The Observer reported that Starmer had concluded his position was no longer tenable after consulting cabinet ministers, advisers, party donors and trade union leaders in recent days.

The newspaper said he was expected to set out an orderly timetable for his exit rather than leave at once. He is understood to have weighed his options with his wife at Chequers, the Prime Minister’s country residence, before reaching a decision.

Downing Street has not confirmed the reports and some government sources insisted Starmer remained focused on governing. No formal statement had been issued as of June 21.

The speculation followed months of unrest within the Labour Party, which won power in 2024 but has since slumped in the polls. More than 100 Labour MPs have signed a letter urging Starmer to step down, while heavy losses in the May local elections deepened doubts about his leadership.

Pressure grew further when Andy Burnham, the Labour mayor of Greater Manchester, won the Makerfield by-election in northwest England with almost 55 per cent of the vote. Burnham, a long-standing figure on the party’s soft left, returned to Parliament after the sitting MP stood down to clear his path.

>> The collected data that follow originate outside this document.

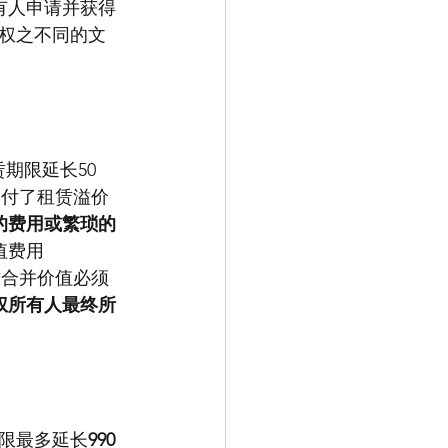
有人申请并获得
权之不同的文
期限延长50
支付了租赁溢价
的费用或繁琐的
费用 
而这合并价值必须
权所有人最终所
限最多延长
990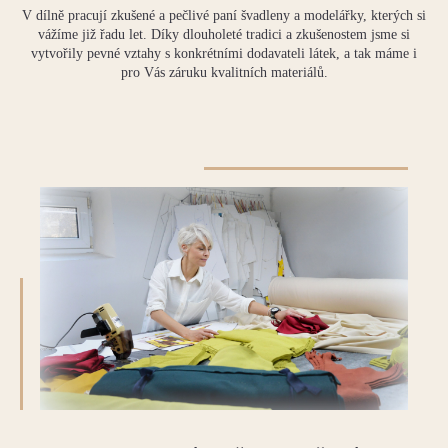
V dílně pracují zkušené a pečlivé paní švadleny a modelářky, kterých si
vážíme již řadu let. Díky dlouholeté tradici a zkušenostem jsme si
vytvořily pevné vztahy s konkrétními dodavateli látek, a tak máme i
pro Vás záruku kvalitních materiálů.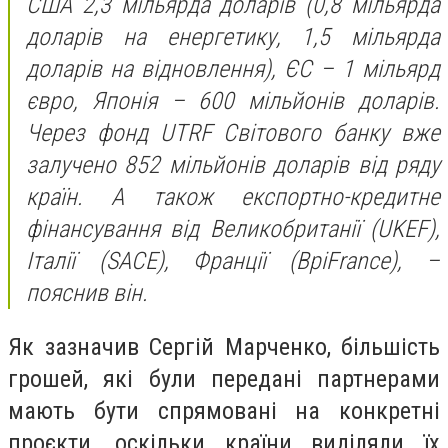
США 2,3 мільярда доларів (0,8 мільярда
доларів на енергетику, 1,5 мільярда
доларів на відновлення), ЄС – 1 мільярд
євро, Японія – 600 мільйонів доларів.
Через фонд UTRF Світового банку вже
залучено 852 мільйонів доларів від ряду
країн. А також експортно-кредитне
фінансування від Великобританії (UKEF),
Італії (SACE), Франції (BpiFrance), –
пояснив він.
Як зазначив Сергій Марченко, більшість
грошей, які були передані партнерами
мають бути спрямовані на конкретні
проєкти, оскільки країни виділяли їх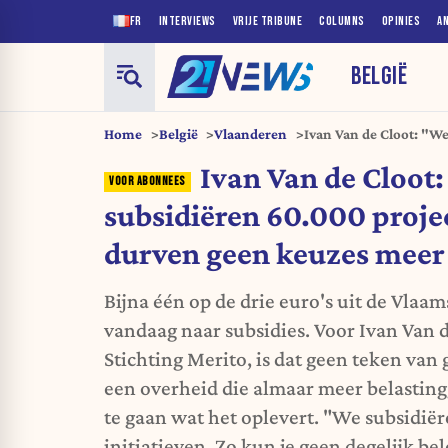
FR
INTERVIEWS
VRIJE TRIBUNE
COLUMNS
OPINIES
A
BELGIË
Home
België
Vlaanderen
Ivan Van de Cloot: "We
durven geen keuzes m
Ivan Van de Cloot
subsidiëren 60.000 projec
durven geen keuzes meer
Bijna één op de drie euro's uit de Vlaam
vandaag naar subsidies. Voor Ivan Van 
Stichting Merito, is dat geen teken van
een overheid die almaar meer belasting
te gaan wat het oplevert. "We subsidië
initiatieven. Zo kun je geen degelijk be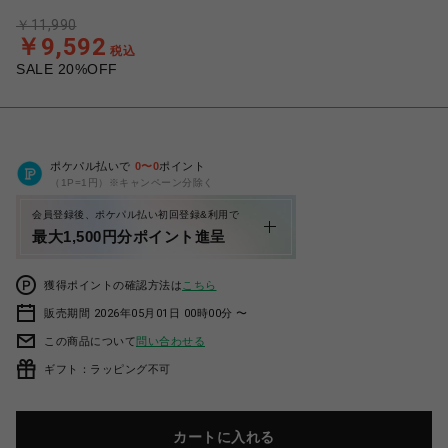
￥11,990
￥9,592
税込
SALE 20%OFF
ポケパル払いで
0
〜
0
ポイント
（1P=1円）※キャンペーン分除く
会員登録後、ポケパル払い初回登録&利用で
最大1,500円分ポイント進呈
獲得ポイントの確認方法は
こちら
販売期間 2026年05月01日 00時00分 〜
この商品について
問い合わせる
ギフト：ラッピング不可
カートに入れる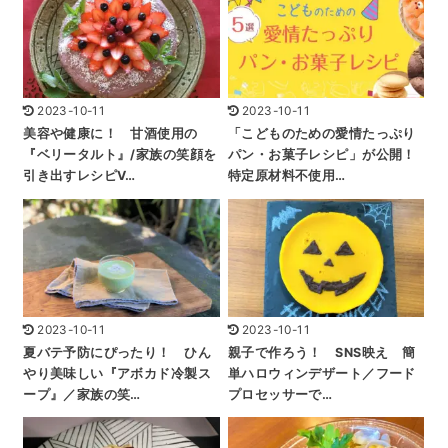
2023-10-11
2023-10-11
美容や健康に！ 甘酒使用の
「こどものための愛情たっぷり
『ベリータルト』/家族の笑顔を
パン・お菓子レシピ」が公開！
引き出すレシピV…
特定原材料不使用…
2023-10-11
2023-10-11
夏バテ予防にぴったり！ ひん
親子で作ろう！ SNS映え 簡
やり美味しい『アボカド冷製ス
単ハロウィンデザート／フード
ープ』／家族の笑…
プロセッサーで…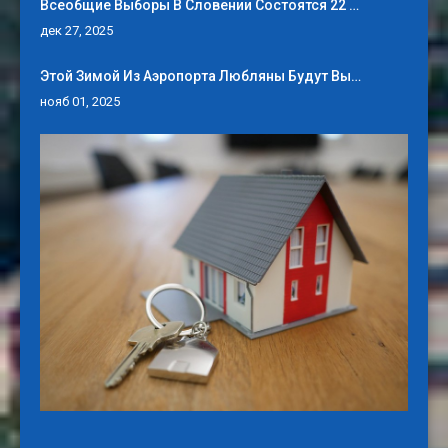
Всеобщие Выборы В Словении Состоятся 22 …
дек 27, 2025
Этой Зимой Из Аэропорта Любляны Будут Вы…
нояб 01, 2025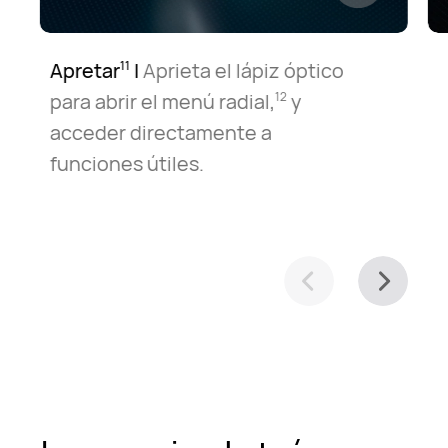
Apretar
|
Aprieta el lápiz óptico
R
11
para abrir el menú radial,
y
12
acceder directamente a
funciones útiles.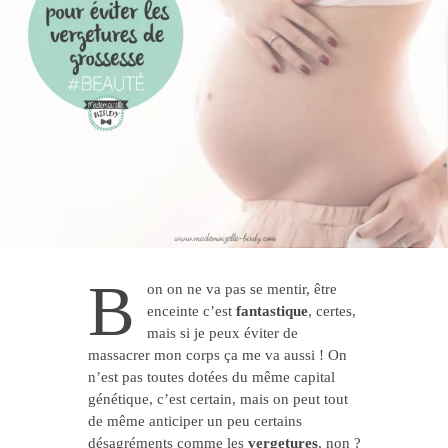
B
on on ne va pas se mentir, être
enceinte c’est
fantastique
, certes,
mais si je peux éviter de
massacrer mon corps ça me va aussi ! On
n’est pas toutes dotées du même capital
génétique, c’est certain, mais on peut tout
de même anticiper un peu certains
désagréments comme les
vergetures
, non ?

He had defeated the right-wing Reform UK in a seat the party had targeted, a result that strengthened his claim to be Labour’s strongest electoral asset.

To mount a formal leadership challenge, Burnham would need the support of 81 Labour MPs, a fifth of the parliamentary party. He used his victory speech to signal his national ambitions, telling supporters that “everyone can feel that the country isn’t where it should be”.

Starmer had previously vowed to fight any contest. “I will stand, and I’ve said repeatedly I’m not going to walk away from that,” he told reporters after Burnham’s win.

Wes Streeting, who resigned as health secretary in May, has also said he would run should a contest take place. Burnham’s victory was widely read as the trigger for a reckoning that Starmer’s allies had spent weeks trying to avert.

Should Starmer go, Labour would have to choose a new leader who, under Britain’s parliamentary system, would become prime minister without a general election.